Top of Material provided

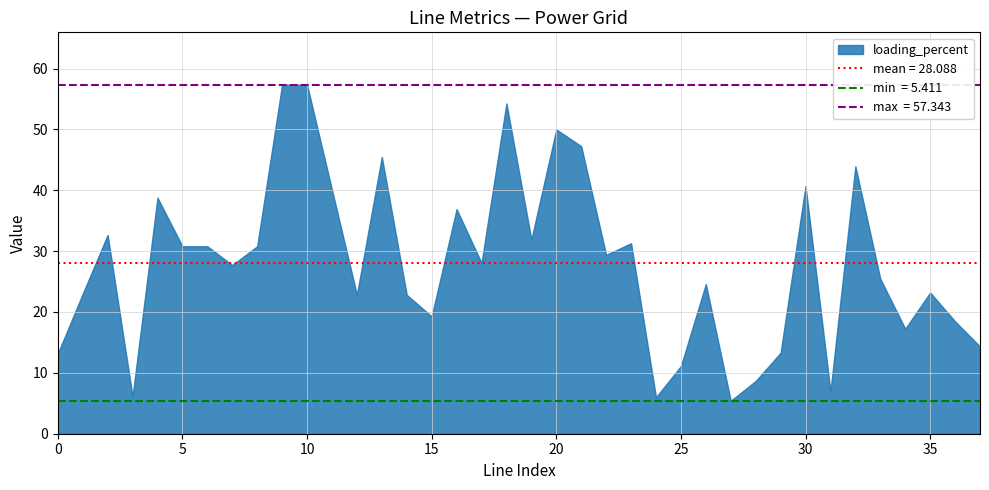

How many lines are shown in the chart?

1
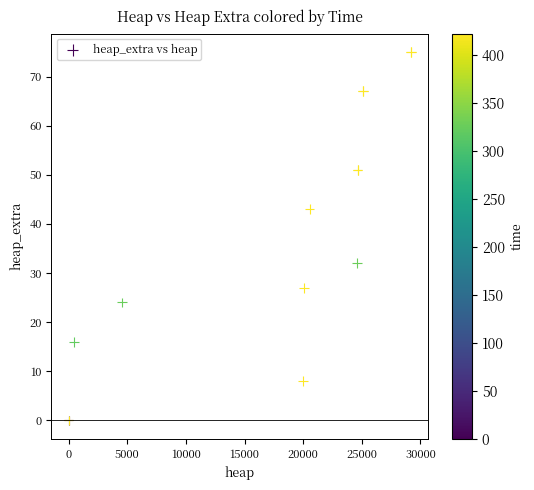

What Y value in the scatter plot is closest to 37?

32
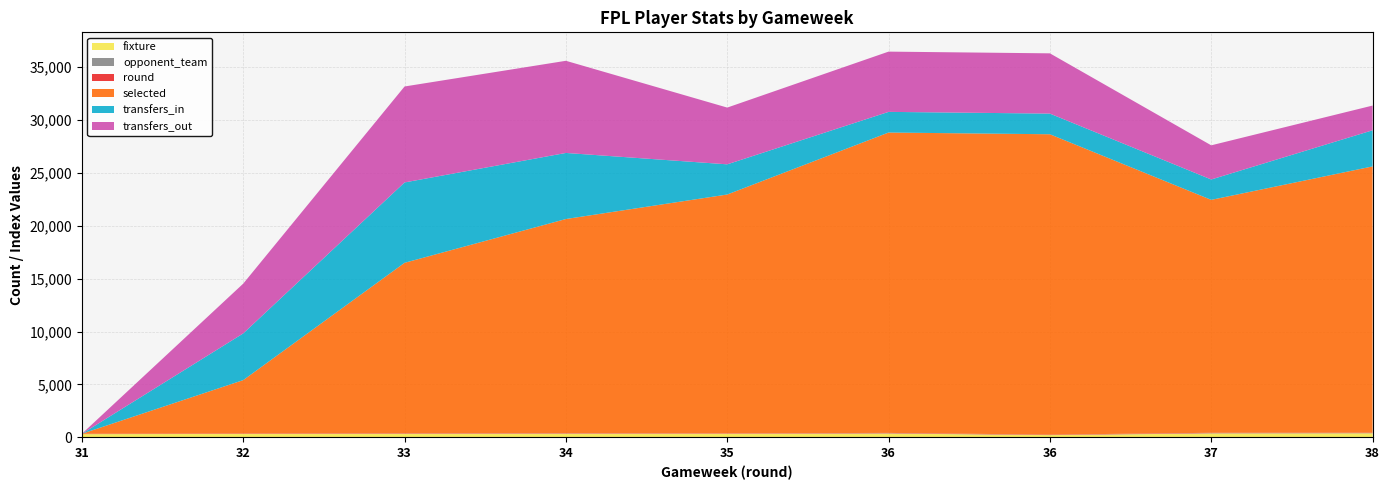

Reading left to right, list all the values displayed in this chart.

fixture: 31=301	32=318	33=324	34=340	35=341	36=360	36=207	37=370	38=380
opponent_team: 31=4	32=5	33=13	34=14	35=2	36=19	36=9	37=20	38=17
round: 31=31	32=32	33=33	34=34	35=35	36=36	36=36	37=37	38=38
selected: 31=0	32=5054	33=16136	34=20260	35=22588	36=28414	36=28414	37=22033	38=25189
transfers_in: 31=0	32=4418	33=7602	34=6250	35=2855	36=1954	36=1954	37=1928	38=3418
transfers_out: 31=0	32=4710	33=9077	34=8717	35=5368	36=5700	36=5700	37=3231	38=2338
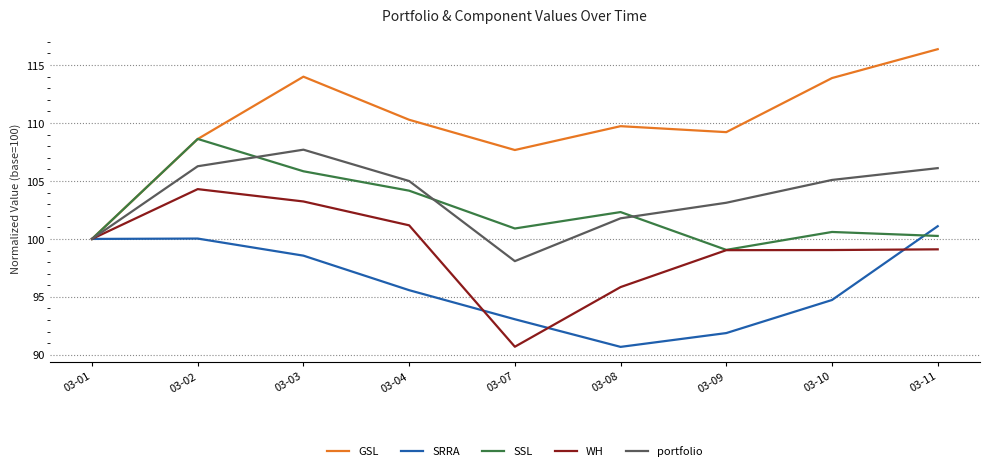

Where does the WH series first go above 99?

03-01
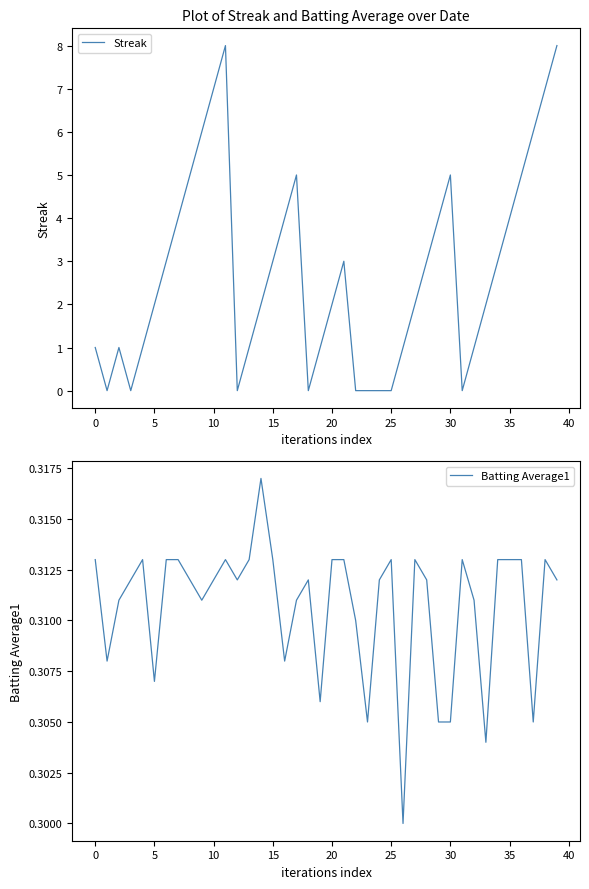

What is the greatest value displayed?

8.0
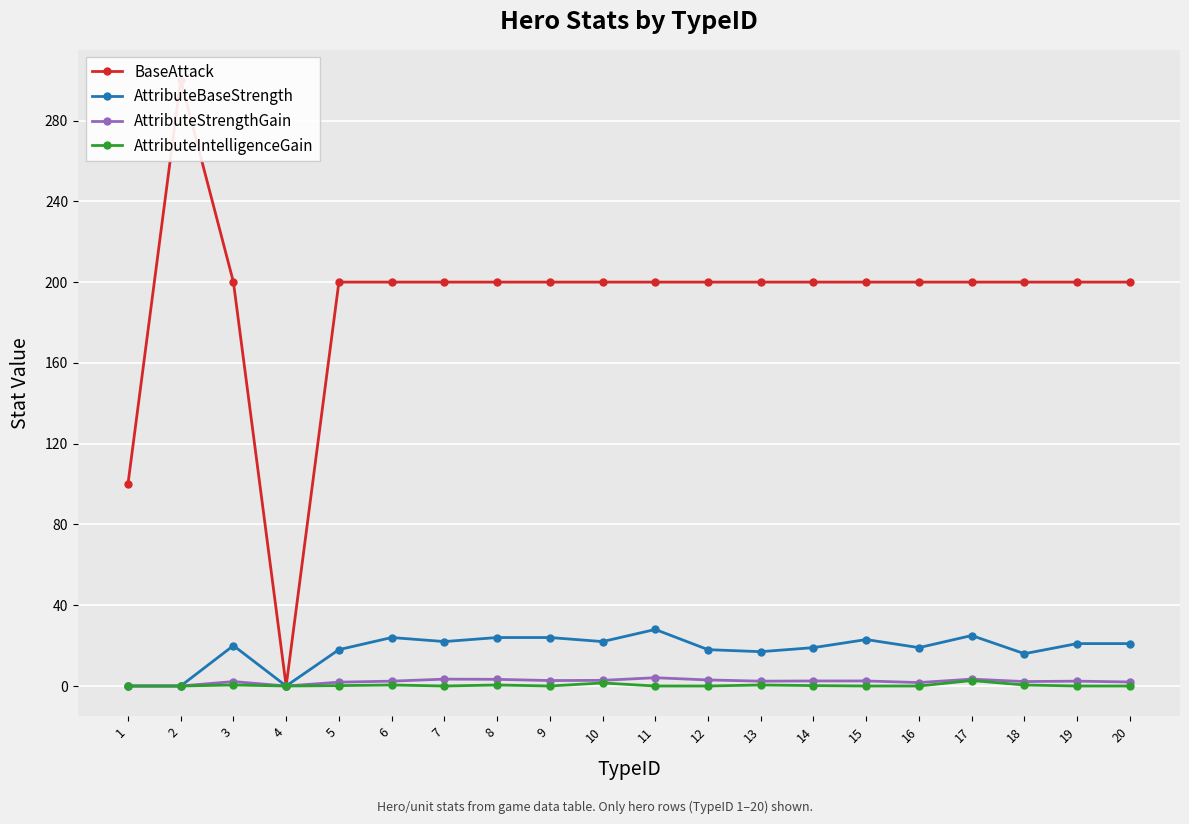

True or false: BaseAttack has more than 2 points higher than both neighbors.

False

Bottom of Material provided

§ What you are asked to do
Rewrite the lines above with every "chart" changed to "graph" and everything else left as it is. Leave the pictures out.

§ Result for this exercise
How many lines are shown in the graph?

1

What Y value in the scatter plot is closest to 37?

32

Reading left to right, list all the values displayed in this graph.

fixture: 31=301	32=318	33=324	34=340	35=341	36=360	36=207	37=370	38=380
opponent_team: 31=4	32=5	33=13	34=14	35=2	36=19	36=9	37=20	38=17
round: 31=31	32=32	33=33	34=34	35=35	36=36	36=36	37=37	38=38
selected: 31=0	32=5054	33=16136	34=20260	35=22588	36=28414	36=28414	37=22033	38=25189
transfers_in: 31=0	32=4418	33=7602	34=6250	35=2855	36=1954	36=1954	37=1928	38=3418
transfers_out: 31=0	32=4710	33=9077	34=8717	35=5368	36=5700	36=5700	37=3231	38=2338

Where does the WH series first go above 99?

03-01

What is the greatest value displayed?

8.0

True or false: BaseAttack has more than 2 points higher than both neighbors.

False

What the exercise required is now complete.